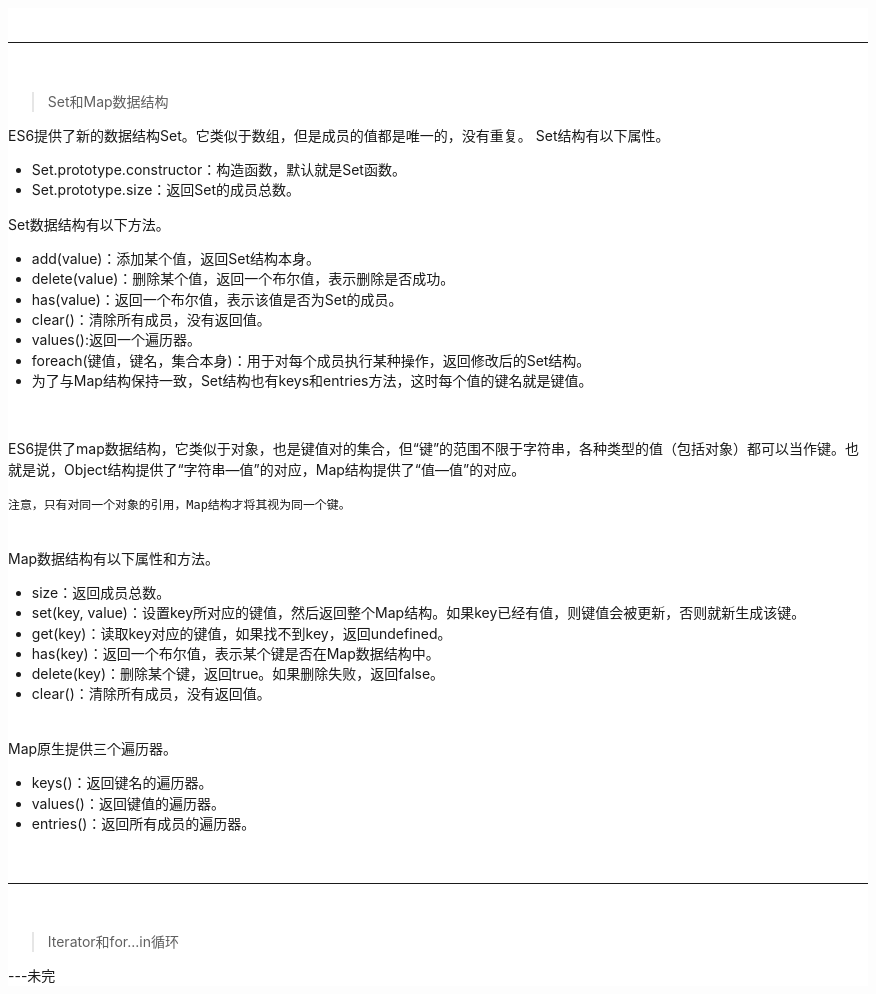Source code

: <br>

-----

<br>

> Set和Map数据结构

ES6提供了新的数据结构Set。它类似于数组，但是成员的值都是唯一的，没有重复。
Set结构有以下属性。

* Set.prototype.constructor：构造函数，默认就是Set函数。
* Set.prototype.size：返回Set的成员总数。

 Set数据结构有以下方法。

* add(value)：添加某个值，返回Set结构本身。
* delete(value)：删除某个值，返回一个布尔值，表示删除是否成功。
* has(value)：返回一个布尔值，表示该值是否为Set的成员。
* clear()：清除所有成员，没有返回值。
* values():返回一个遍历器。
* foreach(键值，键名，集合本身)：用于对每个成员执行某种操作，返回修改后的Set结构。
* 为了与Map结构保持一致，Set结构也有keys和entries方法，这时每个值的键名就是键值。

<br>

ES6提供了map数据结构，它类似于对象，也是键值对的集合，但“键”的范围不限于字符串，各种类型的值（包括对象）都可以当作键。也就是说，Object结构提供了“字符串—值”的对应，Map结构提供了“值—值”的对应。
                                                               
    注意，只有对同一个对象的引用，Map结构才将其视为同一个键。
  
<br> 
Map数据结构有以下属性和方法。

* size：返回成员总数。
* set(key, value)：设置key所对应的键值，然后返回整个Map结构。如果key已经有值，则键值会被更新，否则就新生成该键。
* get(key)：读取key对应的键值，如果找不到key，返回undefined。
* has(key)：返回一个布尔值，表示某个键是否在Map数据结构中。
* delete(key)：删除某个键，返回true。如果删除失败，返回false。
* clear()：清除所有成员，没有返回值。

<br>
Map原生提供三个遍历器。

* keys()：返回键名的遍历器。
* values()：返回键值的遍历器。
* entries()：返回所有成员的遍历器。

<br> 

-----

<br>

> Iterator和for...in循环

---未完









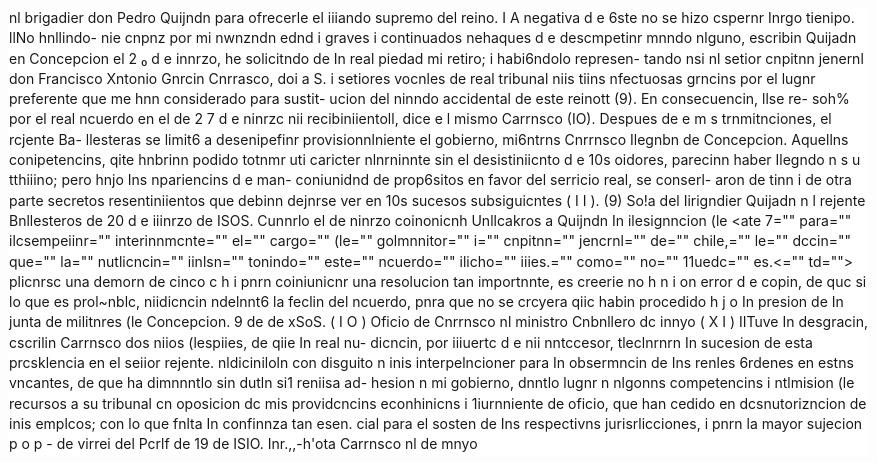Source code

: nl brigadier don Pedro Quijndn para ofrecerle el iiiando supremo del reino. I A negativa d e 6ste no se hizo cspernr Inrgo tienipo. llNo hnllindo- nie cnpnz por mi nwnzndn ednd i graves i continuados nehaques d e descmpetinr mnndo nlguno, escribin Quijadn en Concepcion el 2 ₀ d e innrzo, he solicitndo de In real piedad mi retiro; i habi6ndolo represen- tando nsi nl setior cnpitnn jenernl don Francisco Xntonio Gnrcin Cnrrasco, doi a S. i setiores vocnles de real tribunal niis tiins nfectuosas grncins por el lugnr preferente que me hnn considerado para sustit- ucion del ninndo accidental de este reinott (9). En consecuencin, llse re- soh% por el real ncuerdo en el de 2 7 d e ninrzc nii recibiniientoll, dice e l mismo Carrnsco (IO). Despues de e m s trnmitnciones, el rcjente Ba- llesteras se limit6 a desenipefinr provisionnlniente el gobierno, mi6ntrns Cnrrnsco Ilegnbn de Concepcion. Aquellns conipetencins, qite hnbrinn podido totnmr uti caricter nlnrninnte sin el desistiniicnto d e 10s oidores, parecinn haber Ilegndo n s u tthiiino; pero hnjo Ins npariencins d e man- coniunidnd de prop6sitos en favor del serricio real, se conserl- aron de tinn i de otra parte secretos resentiniientos que debinn dejnrse ver en 10s sucesos subsiguicntes ( I I ). (9) So!a del Iirigndier Quijadn n l rejente Bnllesteros de 20 d e iiinrzo de ISOS. Cunnrlo el de ninrzo coinonicnh Unllcakros a Quijndn In ilesignncion (le <ate 7="" para="" ilcsempeiinr="" interinnmcnte="" el="" cargo="" (le="" golmnnitor="" i="" cnpitnn="" jencrnl="" de="" chile,="" le="" dccin="" que="" la="" nutlicncin="" iinlsn="" tonindo="" este="" ncuerdo="" ilicho="" iiies.="" como="" no="" 11uedc="" es.&#x3C;="" td=""></ate> plicnrsc una demorn de cinco c h i pnrn coiniunicnr una resolucion tan importnnte, es creerie no h n i on error d e copin, de quc si lo que es prol~nblc, niidicncin ndelnnt6 la feclin del ncuerdo, pnra que no se crcyera qiic habin procedido h j o In presion de In junta de militnres (le Concepcion. 9 de de xSoS. ( I O ) Oficio de Cnrrnsco nl ministro Cnbnllero dc innyo ( X I ) IITuve In desgracin, cscrilin Carrnsco dos niios (lespiies, de qiie In real nu- dicncin, por iiiuertc d e nii nntccesor, tleclnrnrn In sucesion de esta prcsklencia en el seiior rejente. nldiciniloln con disguito n inis interpelncioner para In obsermncin de Ins renles 6rdenes en estns vncantes, de que ha dimnnntlo sin dutln si1 reniisa ad- hesion n mi gobierno, dnntlo lugnr n nlgonns competencins i ntlmision (le recursos a su tribunal cn oposicion dc mis providcncins econhinicns i 1iurnniente de oficio, que han cedido en dcsnutorizncion de inis emplcos; con lo que fnlta In confinnza tan esen. cial para el sosten de Ins respectivns jurisrlicciones, i pnrn la mayor sujecion p o p - de virrei del Pcrlf de 19 de ISIO. Inr.,,-h'ota Carrnsco nl de mnyo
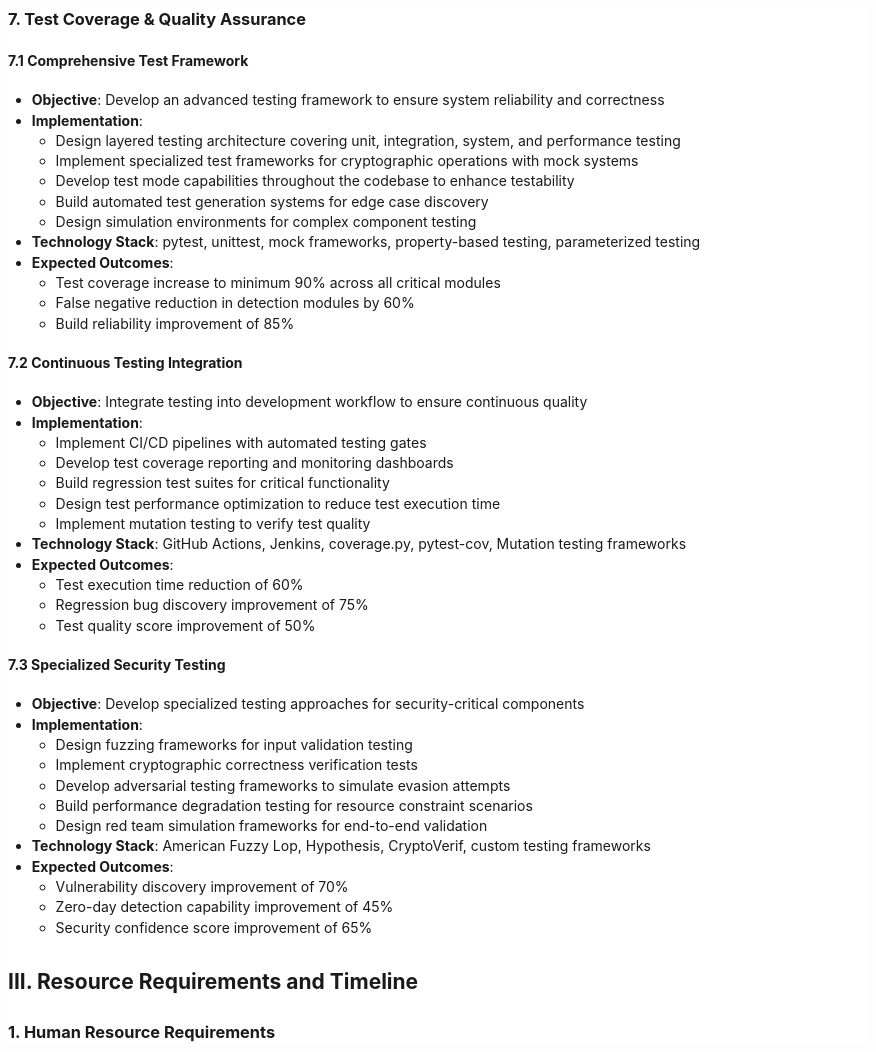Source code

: ### 7. Test Coverage & Quality Assurance

#### 7.1 Comprehensive Test Framework

- **Objective**: Develop an advanced testing framework to ensure system reliability and correctness
- **Implementation**:
  - Design layered testing architecture covering unit, integration, system, and performance testing
  - Implement specialized test frameworks for cryptographic operations with mock systems
  - Develop test mode capabilities throughout the codebase to enhance testability
  - Build automated test generation systems for edge case discovery
  - Design simulation environments for complex component testing
- **Technology Stack**: pytest, unittest, mock frameworks, property-based testing, parameterized testing
- **Expected Outcomes**:
  - Test coverage increase to minimum 90% across all critical modules
  - False negative reduction in detection modules by 60%
  - Build reliability improvement of 85%

#### 7.2 Continuous Testing Integration

- **Objective**: Integrate testing into development workflow to ensure continuous quality
- **Implementation**:
  - Implement CI/CD pipelines with automated testing gates
  - Develop test coverage reporting and monitoring dashboards
  - Build regression test suites for critical functionality
  - Design test performance optimization to reduce test execution time
  - Implement mutation testing to verify test quality
- **Technology Stack**: GitHub Actions, Jenkins, coverage.py, pytest-cov, Mutation testing frameworks
- **Expected Outcomes**:
  - Test execution time reduction of 60%
  - Regression bug discovery improvement of 75%
  - Test quality score improvement of 50%

#### 7.3 Specialized Security Testing

- **Objective**: Develop specialized testing approaches for security-critical components
- **Implementation**:
  - Design fuzzing frameworks for input validation testing
  - Implement cryptographic correctness verification tests
  - Develop adversarial testing frameworks to simulate evasion attempts
  - Build performance degradation testing for resource constraint scenarios
  - Design red team simulation frameworks for end-to-end validation
- **Technology Stack**: American Fuzzy Lop, Hypothesis, CryptoVerif, custom testing frameworks
- **Expected Outcomes**:
  - Vulnerability discovery improvement of 70%
  - Zero-day detection capability improvement of 45%
  - Security confidence score improvement of 65%

## III. Resource Requirements and Timeline

### 1. Human Resource Requirements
..............................
Task description
Rewrite the data from its start through the line containing "Set数据结构有以下方法。", swapping "构造函数" for "构造器" and keeping everything else the same. Leave out the pictures.

Reply
Source code

: <br>

-----

<br>

> Set和Map数据结构

ES6提供了新的数据结构Set。它类似于数组，但是成员的值都是唯一的，没有重复。
Set结构有以下属性。

* Set.prototype.constructor：构造器，默认就是Set函数。
* Set.prototype.size：返回Set的成员总数。

 Set数据结构有以下方法。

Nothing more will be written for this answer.